TRI Capital investee Aurum Biosciences has got the official go-ahead for a clinical trial of its innovative stroke technology. The UK’s MHRA regulatory body gave approval for a Phase 2 trial to investigate the ABL-101 technology, which has the potential to save and improve the lives of thousands of people who have had an acute ischaemic stroke (AIS).
The Phase 2 trial will investigate both the safety of ABL-101, and novel penumbral imaging that is expected to predict efficacy in stroke patients, using Aurum’s proprietary MRI technology. The Glasgow company is developing ABL-101 in collaboration with NHS Greater Glasgow and Clyde and the University of Glasgow, as well as the Wellcome Trust.

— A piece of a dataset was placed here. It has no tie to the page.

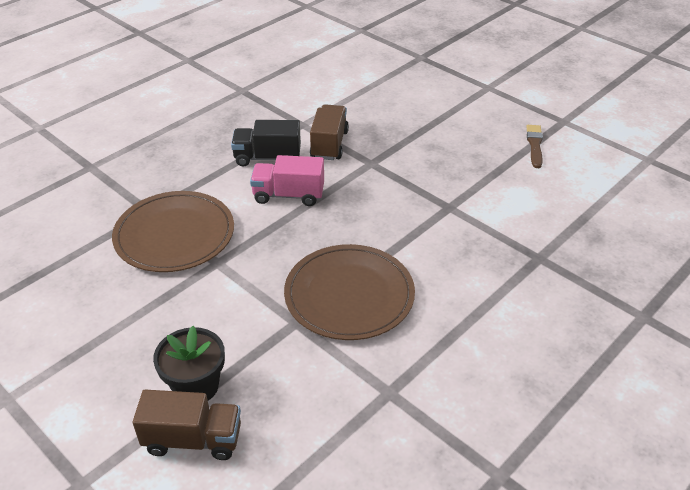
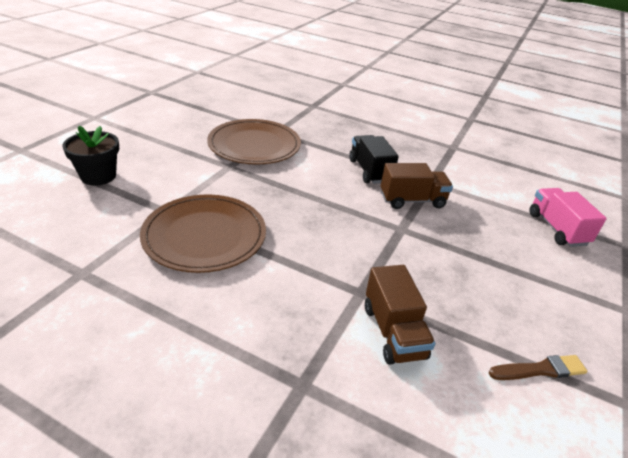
camera: 70 degrees right, 5 degrees down
(193, 439) = (48, 182): brown truck -> brown truck (393, 332)
(288, 195) = (325, 187): pink truck -> pink truck (557, 229)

Aurum’s ABL-101 stroke technology is based on an oxygen carrying perflurocarbon (PFC), which is emulsified for intravenous use. This PFC not only acts as a stroke therapeutic, delivering oxygen beyond the stroke clot, but due to its effect on local oxygenation and in combination with MRI imaging, it is able to detect tissue under metabolic stress.
Thus, ABL-101 has unique dual benefits of reducing brain cell death following acute stroke, while also providing important information guiding the use of further stroke treatments (Aurum preclinical data in press).
Future trials will investigate the effect of ABL-101 on stroke-induced disability both in the overall stroke population, and in thrombectomy patients. The latter is an extremely interesting sub-population of stroke patients in which there have been highly promising recent clinical developments, and which may provide a more rapid route to market for novel stroke therapies.
Aurum Biosciences’ CEO Jim McGuire said: “We are delighted to have received regulatory approval for our ABL-101 stroke trial. Our technology has the potential to significantly improve outcomes for acute stroke patients, not only by delivering oxygen to brain tissue under stress beyond the clot, but by providing acute stroke diagnostics which will direct the use of synergistic acute stroke treatments such as the use of thrombolytics (rtPA) and thrombectomy.”
The Phase 2 trial is expected to start in early 2018.